Soros was referring to the immense influence that companies like Google and Facebook had amassed – creating a new “monolithic power” in the world today. Social media, he says has the power to shape people’s minds and attention and this power has been increasingly concentrated in the hands of a very few.

He further warned that these giants of the IT industry with their rich sources of data could form alliances with authoritarian governments – like in Russia and China – and further intensify the systems of surveillance already present in our world today.

“This may well result in a web of totalitarian control the likes of which not even Aldous Huxley or George Orwell could have imagined,” he warned.

The expanse of Facebook and Google

Soros’ words are not too far from reality. The technological advances of this digital internet era have taken the world by storm.

In Southeast Asia, we are seeing tremendous internet penetration numbers. According to a recent report by Google, the region now has 330 million internet users – larger than the population of the United States and is set to reach 480 million by 2020.

Google is also the number one search engine choice for a majority of users in Southeast Asia – exceeding 90 percent of the search engine share in countries like Indonesia, Malaysia, Thailand and the Philippines.

According to the same report by Google, Southeast Asians, on average spend more time on mobile internet than anyone else on this planet. Thais spend the most, at 4.2 hours daily followed closely by Indonesians at 3.9 hours on average. In comparison, people in the United States and the United Kingdom spend roughly 2 hours per day while the Japanese spend 1 hour on average using mobile internet.

According to a report by We Are Social, social media penetration for every member state of the Association of Southeast Asian Nations (ASEAN) except for Lao, Myanmar and Cambodia is above the global average of 37 percent of the population. Leading the pack is Brunei at 86 percent followed by Singapore and Malaysia at 77 percent and 71 percent, respectively.

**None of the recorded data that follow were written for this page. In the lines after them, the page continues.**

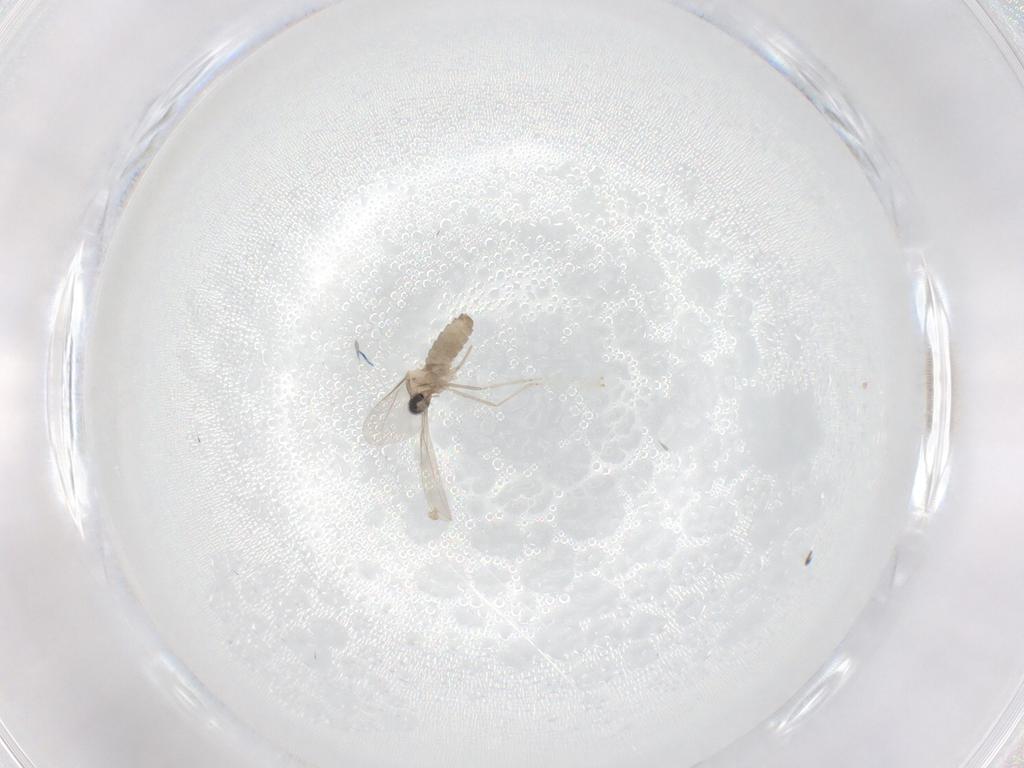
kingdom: Animalia
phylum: Arthropoda
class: Insecta
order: Diptera
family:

What all these numbers translate into is the immense influence that these IT companies like Google and Facebook wield over the lives of ordinary Southeast Asians. Although its positive contributions to e-commerce and digital economy development cannot be negated, the reality is that there are two sides to that coin.

As Soros pointed out, Facebook and Google are sitting on a gold mine of data from its users, that it can utilise in ways that may be confounding to us. We saw the extent of Facebook’s targeted advertisements on the American presidential elections. Who knew that an alleged 'troll farm' in St Petersburg, Russia could have possibly swayed the results of the US Presidential election happening thousands of miles away.

But the fact that it could, demonstrates the unchecked influence that these companies have over our lives. As more and more people in Southeast Asia and the world get connected to the internet, the extent of this power will only increase.

What comes after, is anyone’s guess.

Would these companies be benevolent dictators who would keep such information close to their chests? Or would they fall to the lucrative lure of working with authoritarian governments who themselves have nefarious objectives of strengthening their state-wide surveillance networks?

The way to keep their powers checked, according to Soros is regulation. He points to the European Union’s Competition Commissioner, Margrethe Vestager who has been an instrumental force of market regulation in Europe.

“It is only a matter of time before the global dominance of the US IT monopolies is broken. Davos is a good place to announce that their days are numbered,” Soros said when concluding his speech.